> Extract to read
'''
Children, especially those living in refuge or poverty, too often have aid or services designed on their behalf based on adult assumptions about their needs. No matter what the professional qualifications of the adult may be, we believe children remain the only experts in their own experiences and that their voice is the most crucial insight of all. Services may operate for many years, without ever directly asking children about they are having on them. Our research shows that at best this can cause inefficiencies and, at worst, it allows inadvertent harms to go unreported.

We recognise the challenges with communicating with children, particularly those with a history of distrust, delayed development or poor literacy skills. We recognise the time and resource constraints most services for children battle with. However, we also believe no barrier is too big to overcome in communicating with children and improving outcomes for them.
'''
> Activity 1
Name the difficulties in communicating with children that the passage about children's voices in services mentions.
> Activity 2
In the passage about children's voices in services, what does the research say can happen, at worst, when services fail to ask children directly?
> Activity 3
Please extend the passage about children's voices in services, picking up after its final sentence.

> Given entries
'''
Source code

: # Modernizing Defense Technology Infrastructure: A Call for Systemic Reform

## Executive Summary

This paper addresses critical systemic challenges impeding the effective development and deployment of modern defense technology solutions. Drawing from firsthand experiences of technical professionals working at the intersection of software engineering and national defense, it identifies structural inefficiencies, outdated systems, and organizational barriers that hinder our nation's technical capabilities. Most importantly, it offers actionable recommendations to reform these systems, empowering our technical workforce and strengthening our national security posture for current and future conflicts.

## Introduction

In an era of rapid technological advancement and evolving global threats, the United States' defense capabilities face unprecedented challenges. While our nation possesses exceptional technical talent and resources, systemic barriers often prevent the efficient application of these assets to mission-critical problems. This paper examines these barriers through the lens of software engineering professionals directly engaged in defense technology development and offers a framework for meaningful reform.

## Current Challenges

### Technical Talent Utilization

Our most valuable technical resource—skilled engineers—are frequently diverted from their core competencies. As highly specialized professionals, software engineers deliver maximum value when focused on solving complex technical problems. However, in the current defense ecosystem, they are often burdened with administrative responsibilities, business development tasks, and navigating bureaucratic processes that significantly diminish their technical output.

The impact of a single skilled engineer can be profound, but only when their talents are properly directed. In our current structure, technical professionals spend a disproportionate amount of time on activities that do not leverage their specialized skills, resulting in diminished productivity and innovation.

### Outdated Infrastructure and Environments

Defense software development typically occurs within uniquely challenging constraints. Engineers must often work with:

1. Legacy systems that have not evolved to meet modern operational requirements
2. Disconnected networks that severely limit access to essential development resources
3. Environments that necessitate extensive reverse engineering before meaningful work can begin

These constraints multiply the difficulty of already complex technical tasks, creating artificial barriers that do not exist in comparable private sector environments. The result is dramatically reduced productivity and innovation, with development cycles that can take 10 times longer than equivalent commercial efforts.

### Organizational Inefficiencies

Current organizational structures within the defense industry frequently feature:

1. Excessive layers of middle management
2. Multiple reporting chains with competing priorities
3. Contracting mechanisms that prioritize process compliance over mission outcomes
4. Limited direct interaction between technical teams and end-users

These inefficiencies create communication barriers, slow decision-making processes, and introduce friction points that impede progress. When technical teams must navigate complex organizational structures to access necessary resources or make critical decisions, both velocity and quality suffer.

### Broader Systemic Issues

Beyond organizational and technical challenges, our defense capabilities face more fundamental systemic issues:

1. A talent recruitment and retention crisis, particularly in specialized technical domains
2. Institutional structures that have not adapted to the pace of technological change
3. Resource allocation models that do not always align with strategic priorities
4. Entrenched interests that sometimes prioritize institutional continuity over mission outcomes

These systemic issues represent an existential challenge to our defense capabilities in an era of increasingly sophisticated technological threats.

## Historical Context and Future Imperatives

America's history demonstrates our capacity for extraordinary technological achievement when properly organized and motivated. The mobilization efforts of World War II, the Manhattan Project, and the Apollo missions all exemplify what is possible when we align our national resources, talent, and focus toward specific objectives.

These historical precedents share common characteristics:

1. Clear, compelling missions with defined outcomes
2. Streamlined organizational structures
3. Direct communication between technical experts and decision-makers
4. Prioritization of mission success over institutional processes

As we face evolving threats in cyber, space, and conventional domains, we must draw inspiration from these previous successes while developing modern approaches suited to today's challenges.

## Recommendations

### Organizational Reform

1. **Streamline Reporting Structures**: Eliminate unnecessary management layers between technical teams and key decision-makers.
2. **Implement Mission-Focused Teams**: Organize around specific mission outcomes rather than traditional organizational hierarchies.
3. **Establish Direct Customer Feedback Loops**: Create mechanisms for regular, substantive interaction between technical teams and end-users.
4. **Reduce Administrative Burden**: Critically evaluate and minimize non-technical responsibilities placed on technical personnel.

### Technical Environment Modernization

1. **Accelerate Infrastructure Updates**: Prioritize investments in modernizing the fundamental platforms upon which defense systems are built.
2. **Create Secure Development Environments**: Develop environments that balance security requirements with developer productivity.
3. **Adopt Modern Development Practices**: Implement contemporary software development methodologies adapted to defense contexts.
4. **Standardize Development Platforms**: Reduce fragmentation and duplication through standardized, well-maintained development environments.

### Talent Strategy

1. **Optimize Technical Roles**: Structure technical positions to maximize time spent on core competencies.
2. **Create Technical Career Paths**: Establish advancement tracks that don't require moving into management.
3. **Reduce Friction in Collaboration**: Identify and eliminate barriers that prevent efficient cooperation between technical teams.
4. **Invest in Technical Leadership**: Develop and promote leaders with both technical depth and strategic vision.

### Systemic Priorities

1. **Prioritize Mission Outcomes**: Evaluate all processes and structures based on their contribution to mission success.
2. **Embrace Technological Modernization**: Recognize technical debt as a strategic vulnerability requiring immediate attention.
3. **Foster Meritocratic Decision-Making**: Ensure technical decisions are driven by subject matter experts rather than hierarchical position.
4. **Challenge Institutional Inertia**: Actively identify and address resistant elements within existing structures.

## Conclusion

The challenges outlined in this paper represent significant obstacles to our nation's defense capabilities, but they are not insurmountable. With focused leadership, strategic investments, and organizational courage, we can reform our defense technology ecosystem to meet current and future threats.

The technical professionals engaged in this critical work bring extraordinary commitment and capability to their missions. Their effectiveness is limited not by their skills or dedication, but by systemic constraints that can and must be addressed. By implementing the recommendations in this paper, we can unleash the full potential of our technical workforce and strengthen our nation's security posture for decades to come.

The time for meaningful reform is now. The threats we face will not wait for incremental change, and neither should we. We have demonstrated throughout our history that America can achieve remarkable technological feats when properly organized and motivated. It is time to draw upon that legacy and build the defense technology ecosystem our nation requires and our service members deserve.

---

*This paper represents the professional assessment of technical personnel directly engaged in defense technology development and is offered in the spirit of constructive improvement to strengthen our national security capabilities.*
'''
> Response area 1
- A history of distrust
- Delayed development
- Poor literacy skills

> Response area 2
Inadvertent harms can go unreported.

> Response area 3
Case study: For many years volunteering in orphanages overseas has been seen as controversial and accused of causing harm to children by some psychologists, NGO workers, academics and beyond. The children themselves are rarely asked about their views on this and the impact it has on them, and yet the practice continues. We are currently working alongside the Centre for International Development at Northumbria University and Western Sydney University to research innovative methods of communicating with children living in orphanages regarding their interactions with international aid and volunteer services. By designing methods of expression that link to play, creativity and movement, these children feel comfortable and confident to communicate their experiences, both positive and negative. Understanding the true impact enables us to advise international aid and volunteer services on how to protect children from harm whilst also meeting their needs and empowering them to overcome challenges independently in the future.

Our research is used for two purposes: It acts as an evidence base to advocate to and equip other organisations to place children’s voices at the heart of their work. It also enables us to design our own programmes of support in response to truly understanding children’s needs.

If you are interested in our research or wish to support our mission, please get in touch.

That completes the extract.